La Commission européenne veille jalousement sur le grand hamster d’Alsace

La Commission européenne estime que la France n’a pas pris les mesures nécessaires à la préservation de ce mammifère menacé d’extinction.

La Commission européenne estime que la France n’a pas pris les mesures nécessaires à la préservation de ce mammifère menacé d’extinction.

EN BREF :

L’impact du droit communautaire vient s’immiscer jusque dans les terriers du grand hamster d’Alsace.

La Commission européenne s’apprête en effet à ouvrir une procédure d’infraction contre la France, qui n’aurait pas pris les mesures nécessaires pour protéger le mammifère. La survie de l’espèce paraît compromise tant sa population s’est effondrée : en 2009, seuls 250 individus ont été recensés, contre 500 en 2002.

En octobre 2007, la Commission européenne avait adressé un avis motivé à la France.
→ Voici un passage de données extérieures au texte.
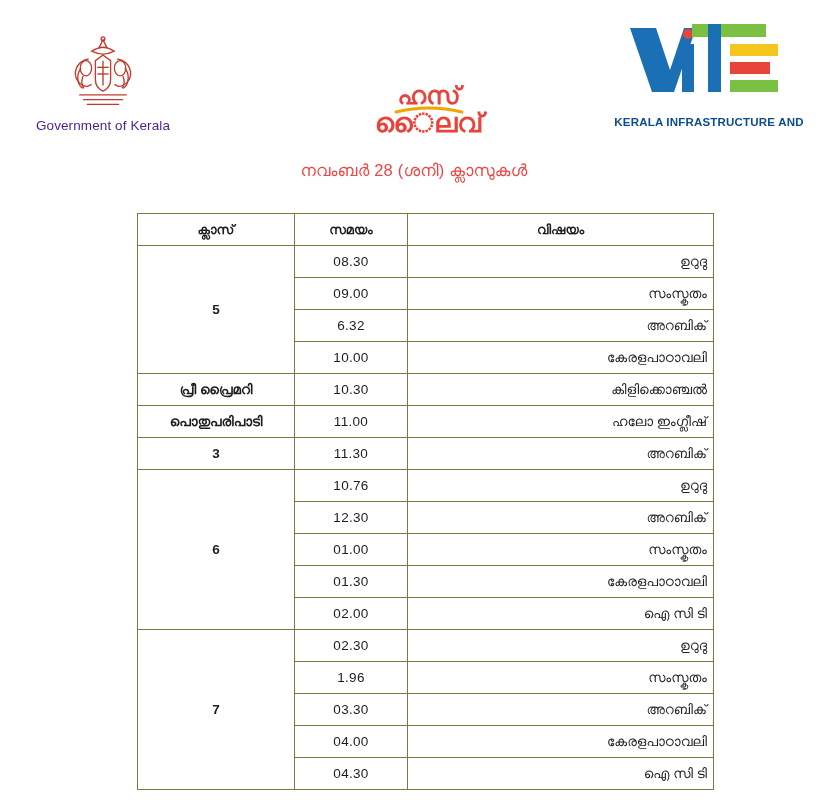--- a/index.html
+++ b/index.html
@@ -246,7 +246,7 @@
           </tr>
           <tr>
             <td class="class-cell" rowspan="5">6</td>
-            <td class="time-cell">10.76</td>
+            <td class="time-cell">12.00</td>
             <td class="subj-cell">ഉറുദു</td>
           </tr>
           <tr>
Constatant une violation de la directive « Habitats » de 1992, en vertu de laquelle les États membres doivent préserver la biodiversité, l’Exécutif européen déplorait la dégradation de l’environnement naturel dans lequel évolue le grand hamster.

La France aurait-elle fait abstraction des recommandations qui lui étaient destinées ? « On ne se sent pas en défaut », estime Michel Guéry, à la tête de la Direction régionale de l’environnement (DIREN). Un protocole de mesures visant à préserver l’espèce a été adopté, explique-t-il. Celui-ci vise à limiter la monoculture du maïs tout en limitant les excès de l’urbanisation. L’effondrement de la population n’a pas pu être identifié de manière réaliste car le hamster d’Alsace est « une petite espèce crépusculaire dont l’hibernation est longue ». 

C’est bien la non satisfaction d’une obligation de résultats que la Commission européenne reproche à la France, l’obligation de moyens ayant été respectée, à en croire les services de la DIREN Alsace.